Marcílio Moraes, Joaquim de Assis e a pesquisadora Lilian Garcia atuaram como colaboradores. A trama foi um sucesso e Gomes procurou Boni para reassumir o folhetim. Silva escreveu até o capítulo 163 e, segundo o ex-todo poderoso do entretenimento, foi difícil convencê-lo a entregar a novela ao criador da história.
“Foi difícil tirá-la do Aguinaldo, que havia acertado em cheio e tinha todo o direito e concluir o projeto. Como o sofrimento do Dias era muito grande, contei com a ajuda e a compreensão do Aguinaldo. Fizemos uma transição a oito mãos, bem rápida, e o Dias escreveu os capítulos finais”, contou o diretor da emissora em “O Livro do Boni”.
“Roque Santeiro” foi um fenômeno de audiência, atingindo recordes logo nas primeiras semanas. Segundo Aguinaldo Silva, “Roque Santeiro” registrou média de 67 pontos no horário. A novela entrou para a história da televisão brasileira como a única que obteve 100% de audiência no último capítulo, exibido no dia 21 de fevereiro de 1986.
O projeto “Memória Globo” destacou que, em Recife, jornais da época apontaram que candidatos às eleições para deputado chegaram a cancelar comícios que seriam realizados no horário em que a novela era exibida. “Roque Santeiro” ganhou duas reprises no “Vale a Pena Ver de Novo” e também fez sucesso no canal Viva.
Oficialmente, foram escritos dois finais para “Roque Santeiro”. No primeiro, Porcina ia embora de Asa Branca com Roque. Já no segundo, a viúva que foi sem nunca ter sido terminava com Sinhozinho Malta. Em entrevistas, Aguinaldo Silva disse que preferia que a personagem de Regina Duarte fosse feliz ao lado do falso santo milagreiro, mas, como foi Dias Gomes que finalizou o folhetim, Porcina ficou com o coronel vivido por Lima Duarte. A cena foi inspirada no clássico “Casablanca”, filme protagonizado por Humphrey Bogart e Ingrid Bergman.

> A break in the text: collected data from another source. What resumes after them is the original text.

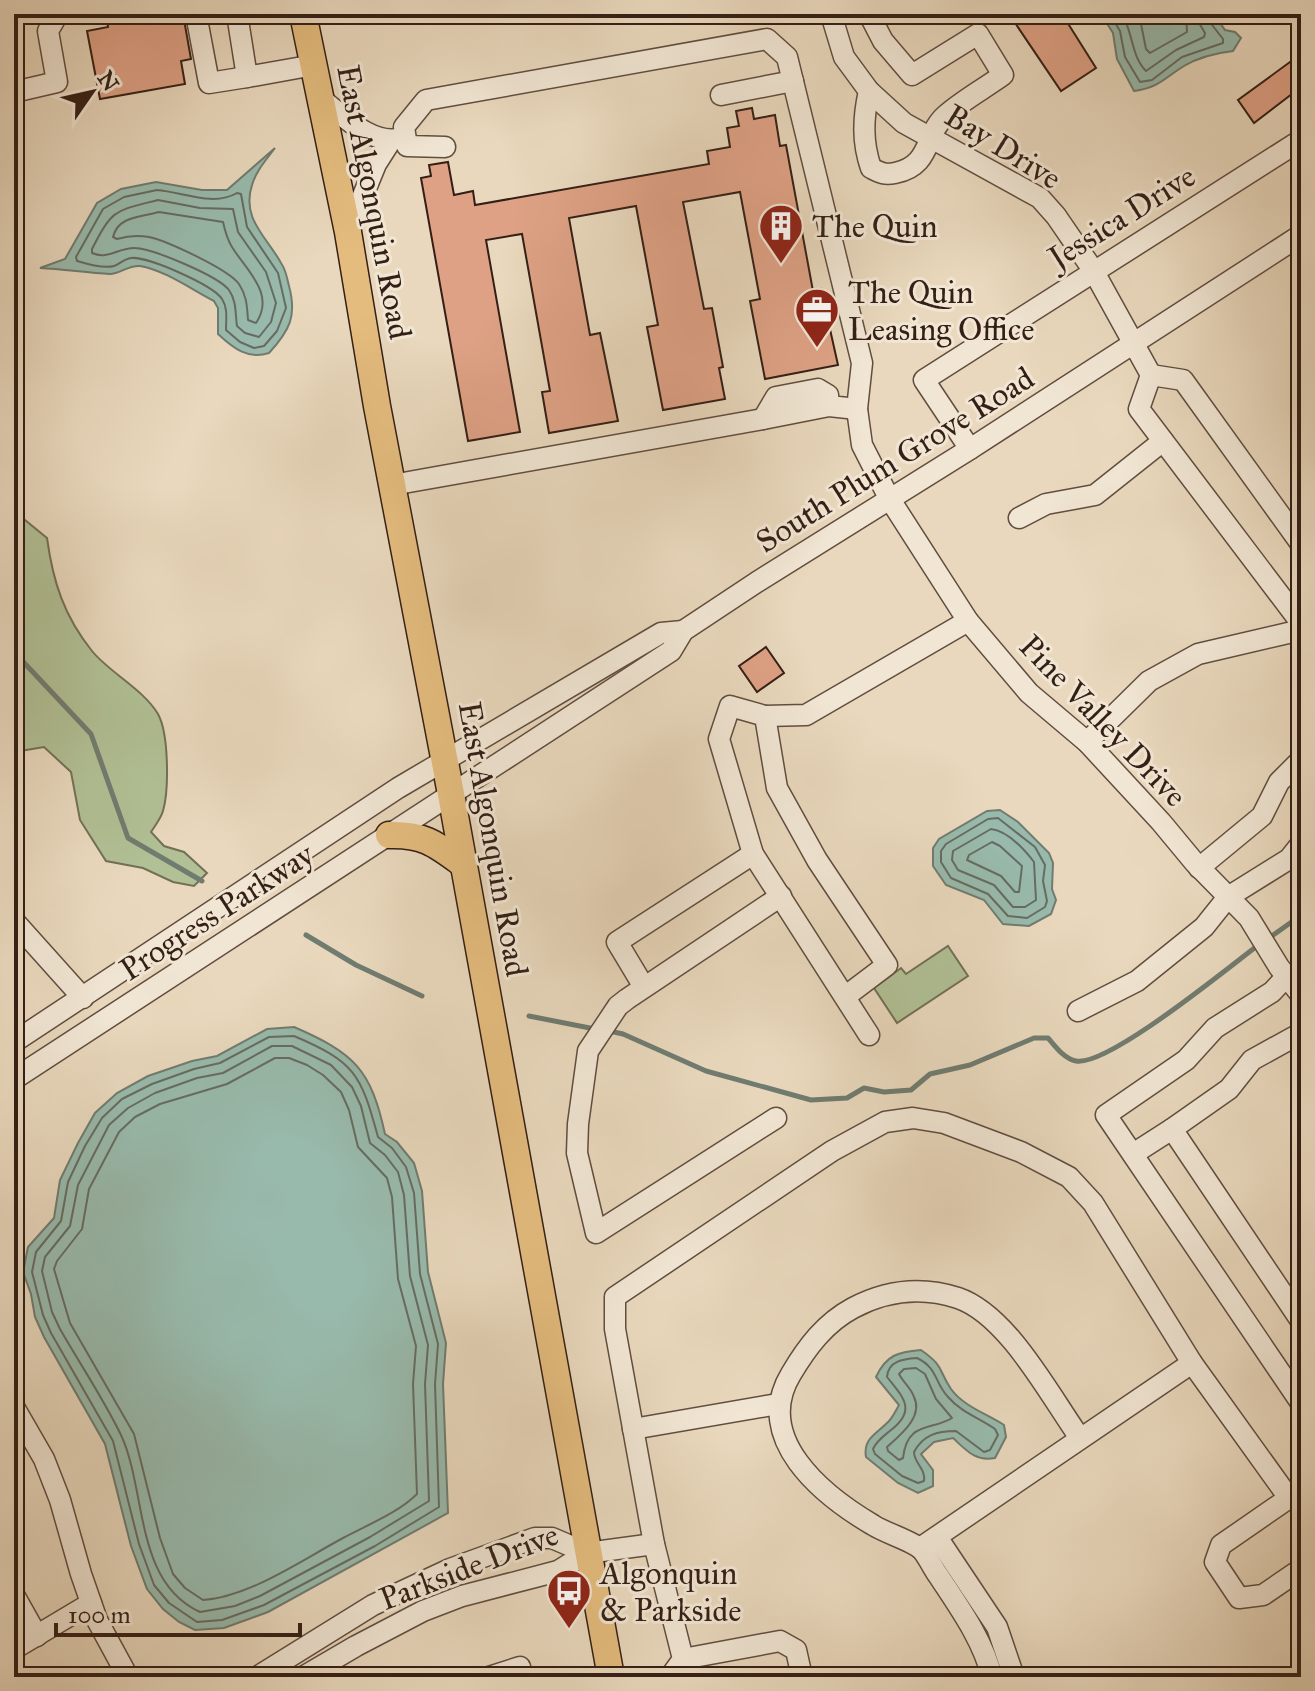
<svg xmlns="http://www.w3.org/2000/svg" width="1315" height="1691" font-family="'IM FELL Great Primer',serif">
  <rect width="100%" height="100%" fill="#e9d8bd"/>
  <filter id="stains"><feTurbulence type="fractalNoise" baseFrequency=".0025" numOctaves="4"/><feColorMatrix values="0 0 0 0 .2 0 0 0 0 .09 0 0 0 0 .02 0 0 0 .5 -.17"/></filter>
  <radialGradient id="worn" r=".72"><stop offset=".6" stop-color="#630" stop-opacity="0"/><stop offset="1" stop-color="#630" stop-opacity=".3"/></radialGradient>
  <g fill="#b1c095" stroke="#727056" stroke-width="2">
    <path d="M14 511 47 538C53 582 64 616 92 651 110 673 143 689 158 714 169 734 169 790 163 811 161 818 155 826 151 832L164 846 184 852 207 873 194 886 173 882 143 868 106 861 80 820 71 772 44 747 14 752Z"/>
    <path d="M948 946 968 976 897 1023 874 988 901 968 906 974Z"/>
  </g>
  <g fill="#98baac" stroke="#707c70" stroke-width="2">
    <path d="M1101 14H1214L1225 30 1235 32 1241 38 1233 51C1216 53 1199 57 1184 66 1163 79 1160 87 1134 91L1117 59 1113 33Z"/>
    <path d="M275 148C266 160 256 171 252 185 241 219 267 237 281 263 286 270 287 278 289 286 297 316 290 330 269 353 248 360 233 348 218 334V308L214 301C191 289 164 270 140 266 128 265 120 274 110 274 87 273 64 269 40 268L65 259 97 203 121 189 156 182 202 190H227Z"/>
    <path d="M1000 810 1018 822 1049 853 1053 863 1052 889 1056 900 1051 914 1029 926 1003 924 984 900 946 885 933 866V848L939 839 987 811Z"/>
    <path d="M294 1027C354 1053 371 1069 385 1134L397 1142 414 1163 422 1191 428 1272 446 1343 443 1384 448 1513 268 1612 224 1628 195 1630 179 1622 163 1609 147 1589 131 1546 105 1444 44 1337 35 1317 31 1294 23 1272 28 1247 54 1218 60 1180 78 1143 95 1113 117 1093 148 1076 192 1061 217 1056 267 1029Z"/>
    <path d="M921 1350C945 1367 937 1368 951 1389 963 1406 987 1414 1004 1425L1006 1437 995 1458C976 1462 967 1451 953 1438L934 1442 921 1454 933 1470V1486L918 1493 898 1483 866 1457C863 1439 875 1435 887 1423 892 1419 895 1412 899 1405L876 1377C886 1355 898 1352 921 1350Z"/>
  </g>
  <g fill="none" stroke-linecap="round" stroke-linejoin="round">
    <g stroke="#666c61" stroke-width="2">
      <path d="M1110 14 1120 31 1125 57 1140 82 1152 80 1182 57 1223 43V39L1209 21 1208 14"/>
      <path d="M1122 14C1133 32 1131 56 1146 71L1176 50 1204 37 1205 33 1199 23 1198 14"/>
      <path d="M1136 14 1141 24 1146 49 1150 53 1187 32 1186 14"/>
      <path d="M157 190C183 192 213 207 237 193L241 194 247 227 278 273 286 308 277 331 264 346 254 348 240 342 226 330C226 319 228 308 222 299 213 285 147 256 131 258 124 259 120 264 114 266 103 269 87 264 77 261L76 257 103 209 124 197Z"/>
      <path d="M158 200 200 208 233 209 238 232 266 272 276 303 271 322 259 337 245 333 237 326C235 313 237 302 229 290 218 276 152 248 134 248 118 248 108 260 92 253V249C113 208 115 211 158 200Z"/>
      <path d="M159 212 223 222C225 231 227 239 232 247 246 270 276 294 256 323L248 320C247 307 247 296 239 284 228 269 167 241 149 237 138 235 127 236 117 239L113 237C118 216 141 217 159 212Z"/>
      <path d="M998 818 1035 847 1045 865 1043 881 1047 901 1045 907 1027 918 1008 916 988 894 951 878 941 862V851L946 844 988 819Z"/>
      <path d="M991 829C1007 831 1024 849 1034 862L1036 900 1025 907H1013L994 885 958 870 952 860 953 851Z"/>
      <path d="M992 842 1000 846 1022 866 1019 892H1015L1001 876 967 860 969 855Z"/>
      <path d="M294 1036C355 1062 361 1074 378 1137L392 1148 406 1167 414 1193 420 1274 438 1344 435 1384 439 1507 375 1546 264 1605 222 1620 197 1622 169 1603 154 1585 139 1544 113 1441 51 1333 43 1315 32 1272 36 1252 61 1221 68 1182 85 1146 102 1118 122 1099 152 1084 194 1069 220 1063 269 1037Z"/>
      <path d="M272 1046H292L331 1065 352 1087 361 1106 370 1143 385 1155 398 1172 404 1195 410 1276 428 1345 425 1384 429 1501 370 1537 260 1596 235 1606 200 1612C134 1582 147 1491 121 1435 103 1398 80 1364 60 1329L52 1312 42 1271 45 1257 70 1226 78 1185 109 1125 128 1108 155 1093 197 1078 223 1073Z"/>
      <path d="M275 1058H289L307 1065 323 1075 341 1092 349 1110 358 1147 387 1178 392 1197 398 1279 416 1346 413 1384 417 1494C398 1513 367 1525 343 1538 302 1560 249 1597 203 1600L185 1588 173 1574 160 1538 134 1434 70 1323 54 1269 57 1261 82 1229 89 1189 119 1132 135 1117 160 1104 227 1084Z"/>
      <path d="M917 1358C938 1368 934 1382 948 1397 961 1412 979 1418 995 1429L998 1435 990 1450 984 1452 956 1431C937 1431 923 1435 914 1452 914 1463 926 1469 924 1481L918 1483 902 1476 875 1454 873 1449C877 1440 884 1436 891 1430 917 1410 903 1397 887 1377 888 1361 903 1359 917 1358Z"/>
      <path d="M916 1368 925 1374 936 1399 952 1418C931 1431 907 1421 903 1458L899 1460 888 1451 887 1447C899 1436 924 1417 914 1397 911 1388 903 1382 899 1374L904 1369Z"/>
    </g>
    <g stroke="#707c70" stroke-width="5">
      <path d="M14 652 91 734 128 838 202 881"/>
      <path d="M306 935 356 965 422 996"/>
      <path d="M1269 938 1293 921 1301 911"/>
      <path d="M529 1016 595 1029"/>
      <path d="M609 1031 623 1034 706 1071 811 1100 847 1098 864 1088 884 1092 911 1090 930 1074 970 1065 1034 1038H1048C1055 1046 1064 1059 1076 1061 1108 1067 1230 966 1261 943"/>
    </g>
  </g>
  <g fill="#dea185" stroke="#341f16" stroke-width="2">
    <path d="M133 14H183L191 59 181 61 185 84 100 99 87 31 108 27 107 19Z"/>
    <path d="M1009 14H1062L1096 68 1061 91Z"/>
    <path d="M1301 54V87L1254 123 1238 100Z"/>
    <path d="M752 108 754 119 775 115 780 146 786 145 813 291 821 289 838 365 765 379 750 301 760 299 740 192 683 202 704 309 712 308 723 367 719 368 725 399 663 410 647 327 658 325 636 206 569 218 590 335 600 333 618 421 549 433 542 392 550 391 522 234 486 240 520 432 468 441 421 178 431 176 429 165 448 162 454 195 473 191 475 205 709 164 707 151 730 147 727 128 739 126 736 111Z"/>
    <path d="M766 647 784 673 757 692 739 666Z"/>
  </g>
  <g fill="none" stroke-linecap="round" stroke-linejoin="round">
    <g stroke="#614d40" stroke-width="23">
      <g id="minor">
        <path d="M196 14 209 83 247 77"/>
        <path d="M237 14 247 77 314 65"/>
        <path d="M831 14 844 57 869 91 904 123 1040 198 1056 216 1093 270 1151 375 1139 409 1301 623"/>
        <path d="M869 14 883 41 912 75 978 34 1003 75C985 88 963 100 946 115 924 134 932 166 895 173 884 175 881 173 871 168 862 142 863 118 869 91"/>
        <path d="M14 92 57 82 48 31 58 14"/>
        <path d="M721 95 793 81"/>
        <path d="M320 98C342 115 373 147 402 138"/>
        <path d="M445 147 407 146 404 127 426 100 767 39 787 57 862 363 857 409 862 445 889 498 968 621 1029 693 1087 742 1161 822 1195 863 1249 918 1279 967 1301 995"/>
        <path d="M348 232 376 164 390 142"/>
        <path d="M1151 375 1183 380 1301 544"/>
        <path d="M829 406 828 395 818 389 776 397 763 419 829 406 857 409"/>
        <path d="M970 449 924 380 1301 140"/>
        <path d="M392 485 763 419"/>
        <path d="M1019 518 1046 504 1095 495 1163 441"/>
        <path d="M765 716 806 715 968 621"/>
        <path d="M1087 742 1149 681 1198 654 1301 630"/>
        <path d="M1199 868 1262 816 1279 782 1301 760"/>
        <path d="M14 921 83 998"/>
        <path d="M1287 976 1272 992 1215 1028 1186 1060 1106 1115 1301 1403"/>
        <path d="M644 987 617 942 753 854"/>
        <path d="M846 996 887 965 817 860 777 788 765 716 730 706 719 739 753 854 869 1035"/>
        <path d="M1078 1011 1137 981 1204 927 1228 897 1289 859 1301 844"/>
        <path d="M1301 1033 1252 1060 1229 1089 1172 1129 1301 1321"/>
        <path d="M14 1042 398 788 661 633 683 631"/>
        <path d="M14 1079 671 651 683 631 757 582 970 449 1301 235"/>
        <path d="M776 1118 596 1233 577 1153 578 1124 588 1051 618 1006 627 999 781 896"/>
        <path d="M1133 1154 1172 1129"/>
        <path d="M14 1407 44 1459 60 1500 81 1574 97 1620 128 1677"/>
        <path d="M633 1429 778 1404"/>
        <path d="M1289 1498 1221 1545 1215 1562 1239 1598 1263 1595 1301 1569"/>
        <path d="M937 1537 997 1627 1014 1677"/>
        <path d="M920 1548 1192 1363"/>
        <path d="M14 1595 37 1636"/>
        <path d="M14 1649 91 1603"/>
        <path d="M683 1659 780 1641 796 1650 802 1677"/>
        <path d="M257 1677 373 1605 450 1569 535 1538H552L587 1553"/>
        <path d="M303 1677 356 1646 423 1611 462 1596 558 1571 587 1553 654 1544"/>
        <path d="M489 1677 520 1667"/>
        <path d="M670 1677 683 1659 654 1544 615 1329V1297L832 1151 885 1122 913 1118 944 1123 1021 1152 1069 1177 1093 1203 1192 1363 1289 1498 1301 1503"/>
        <path d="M992 1677C983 1640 959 1607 938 1575 933 1568 928 1557 922 1550 913 1541 885 1533 873 1525 822 1495 752 1438 791 1374 807 1347 825 1323 853 1308 887 1290 921 1286 958 1298 1008 1315 1050 1396 1080 1438"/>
      </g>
    </g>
    <g stroke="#341f16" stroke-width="29">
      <g id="major">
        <path d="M303 14 348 232 377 406 451 794 611 1677"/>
        <path d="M389 835C424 834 436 844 463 864"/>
      </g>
    </g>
    <use href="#minor" stroke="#f1e6d4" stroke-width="20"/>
    <use href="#major" stroke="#e4bc7e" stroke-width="26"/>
  </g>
  <defs>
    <g id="building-pin" transform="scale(2.3)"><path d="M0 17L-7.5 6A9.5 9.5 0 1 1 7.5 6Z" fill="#8f2418" stroke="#f1e6d4"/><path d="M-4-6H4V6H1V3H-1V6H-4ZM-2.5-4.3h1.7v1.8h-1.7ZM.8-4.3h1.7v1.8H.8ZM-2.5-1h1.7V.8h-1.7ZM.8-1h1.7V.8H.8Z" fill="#fff"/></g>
    <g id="office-pin" transform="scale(2.3)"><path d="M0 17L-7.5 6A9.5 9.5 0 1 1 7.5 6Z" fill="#8f2418" stroke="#f1e6d4"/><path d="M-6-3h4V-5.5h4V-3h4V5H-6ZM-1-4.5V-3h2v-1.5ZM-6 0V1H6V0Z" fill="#fff"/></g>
    <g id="bus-pin" transform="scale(2.3)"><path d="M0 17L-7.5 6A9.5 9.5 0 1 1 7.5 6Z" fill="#8f2418" stroke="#f1e6d4"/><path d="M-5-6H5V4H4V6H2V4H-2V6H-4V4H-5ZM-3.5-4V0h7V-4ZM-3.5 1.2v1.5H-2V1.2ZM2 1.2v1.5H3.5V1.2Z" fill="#fff"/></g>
  </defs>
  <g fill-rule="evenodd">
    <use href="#building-pin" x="781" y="226"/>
    <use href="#office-pin" x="817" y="310"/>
    <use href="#bus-pin" x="569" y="1591"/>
  </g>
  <g text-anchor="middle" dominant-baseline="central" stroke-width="6" stroke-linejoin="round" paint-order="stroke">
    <g font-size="32" fill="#341f16" stroke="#f1e6d4">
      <text transform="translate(1003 147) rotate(32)">Bay Drive</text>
      <text transform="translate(374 202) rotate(79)">East Algonquin Road</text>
      <text transform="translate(1122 217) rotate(-32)">Jessica Drive</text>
      <text transform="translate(895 460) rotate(-32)">South Plum Grove Road</text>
      <text transform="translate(1103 721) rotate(46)">Pine Valley Drive</text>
      <text transform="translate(493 839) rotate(80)">East Algonquin Road</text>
      <text transform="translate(217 912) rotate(-33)">Progress Parkway</text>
      <text transform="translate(469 1567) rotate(-21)">Parkside Drive</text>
    </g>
    <g font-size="32" fill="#341f16" stroke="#f1e6d4" text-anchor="start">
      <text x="812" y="226">The Quin</text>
      <text x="848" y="292">The Quin<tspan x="848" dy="37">Leasing Office</tspan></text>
      <text x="600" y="1573">Algonquin<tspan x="600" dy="37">&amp; Parkside</tspan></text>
    </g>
  </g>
  <rect width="1315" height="1691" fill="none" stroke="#e9d8bd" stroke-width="48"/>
  <rect x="16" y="16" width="1283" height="1659" fill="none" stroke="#341f16" stroke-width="4"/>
  <rect x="24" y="24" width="1267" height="1643" fill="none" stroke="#341f16" stroke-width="2"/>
  <g transform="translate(92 92) rotate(56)" stroke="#f1e6d4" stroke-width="6" paint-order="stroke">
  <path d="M0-6L14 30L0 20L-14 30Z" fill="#341f16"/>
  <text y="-12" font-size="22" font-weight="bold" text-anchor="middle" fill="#341f16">N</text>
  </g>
  <path d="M56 1623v12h244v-12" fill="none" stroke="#341f16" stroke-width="4"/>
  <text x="68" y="1623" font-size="24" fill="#341f16" stroke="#f1e6d4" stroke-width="6" paint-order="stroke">100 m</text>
  <rect width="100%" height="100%" filter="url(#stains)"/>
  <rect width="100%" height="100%" fill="url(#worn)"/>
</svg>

No documentário “A Negação do Brasil”, do diretor Joel Zito Araújo, ator Tony Tornado, que viveu Rodésio, o capataz da Viúva Porcina na trama, contou que participou da gravação de um terceiro final. Nele, a personagem de Regina Duarte deixava Roque e Sinhozinho para ficar com Rodésio. Tornado disse considerar o desfecho coerente, uma vez que o capataz “era o único que não tinha abandonado Porcina”. O ator declarou que “faltou coragem” para levar esse final ao ar.